The upshot of this preceding observation is that we cannot wait until the entire judicial order is reformed before we put a stop to the cover and protection that the judiciary provides for criminal looters who “kill” through the consequences and ramifications of the vast, mind-boggling sums they steal from our national coffers. It will take a vast and sustained project of reform to clean up the mess, the unwieldiness in our judicial order. Before then and right now, the stolen loot has to be recovered; and endemic corruption has to be halted in its tracks. The suffering, the hardship that it causes to millions of our peoples cannot, must not go on.  I believe that as indicated by Falana, the acts enacted by the 7th National Assembly just before its dissolution can provide at least a minimal basis both for recovering a substantial part of the monies looted and for at least curbing the excesses and the impunity of corruption in our country. This in effect means that beyond the enabling laws that will minimally make this possible, Buhari and his administration have to look beyond the law, beyond the cooperation of lawyers and judges for recovering the stolen loot and curbing corruption. What exactly do I have in mind in making this assertion?

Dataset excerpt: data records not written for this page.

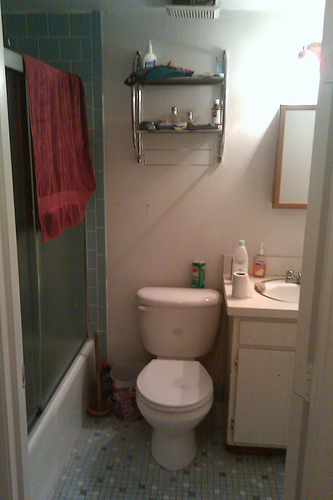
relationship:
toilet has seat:
[134, 285, 223, 471] [135, 356, 213, 414]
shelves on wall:
[137, 55, 225, 162] [164, 32, 239, 48]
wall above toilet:
[164, 32, 239, 48] [141, 291, 212, 466]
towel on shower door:
[13, 52, 96, 240] [4, 47, 88, 434]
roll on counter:
[230, 271, 250, 300] [218, 253, 304, 318]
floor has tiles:
[59, 463, 282, 498] [62, 476, 114, 498]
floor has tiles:
[59, 463, 282, 498] [164, 479, 281, 498]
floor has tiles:
[59, 463, 282, 498] [200, 449, 279, 488]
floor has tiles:
[59, 463, 282, 498] [82, 421, 143, 470]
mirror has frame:
[272, 103, 316, 209] [272, 97, 287, 207]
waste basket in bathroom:
[112, 372, 143, 433] [0, 1, 332, 498]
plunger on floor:
[81, 328, 121, 425] [44, 390, 284, 495]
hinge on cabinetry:
[230, 414, 236, 432] [223, 314, 293, 452]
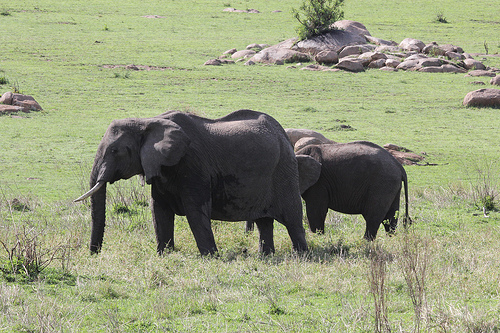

It is on record that many foreign governments and financial institutions have given strong indications that they are willing to give every assistance necessary to Buhari and his administration to recover the stolen monies that have been hidden away in foreign countries and bank vaults. Indeed, reportedly, the names and sums involved have been privately divulged to the new administration. But so far, how have the items of information been used, been acted upon? At best, they have been “revealed” to us, the Nigerian people, piecemeal, in a completely uncoordinated and haphazard manner, as if an open, detailed and comprehensive account to Nigeria and the world is either unnecessary or would be damaging to efforts to recover the looted sums. This is completely erroneous. If Buhari and his advisers don’t know it, let them know now, today, that so far on the interrelated issues of recovering stolen loot and curbing corruption, they have been acting like amateurs and inept improvisers. They have been throwing all sorts of figures around; and they have given no clear outlines or guidelines of what they are doing now and will be doing in the months and years ahead. And above all else, they are acting as if they regard the Nigerian people as passive bystanders in the whole project. We are not, both Nigerians at home and Nigerians abroad.

I ask all who are reading this to please get involved. Write to your Governors and Senators and “Honourables”. Have the leaders of your professional associations to speak up on your behalf. Hold peaceful demonstrations and rallies asking the new administration to give a full account of what they are doing to recover the stolen loot and what they are going to do with it when it is recovered. In some accounts, the total sums involved are as much as $150 billion dollars. Even half of that, if wisely spent, will substantially reduce the suffering and the hardship in the land. So compatriots, don’t wait for them to deign, to condescend to let us know what is going on, at their pleasure. Demand to know as if the survival of our country depends on it because, as a matter of fact, it does.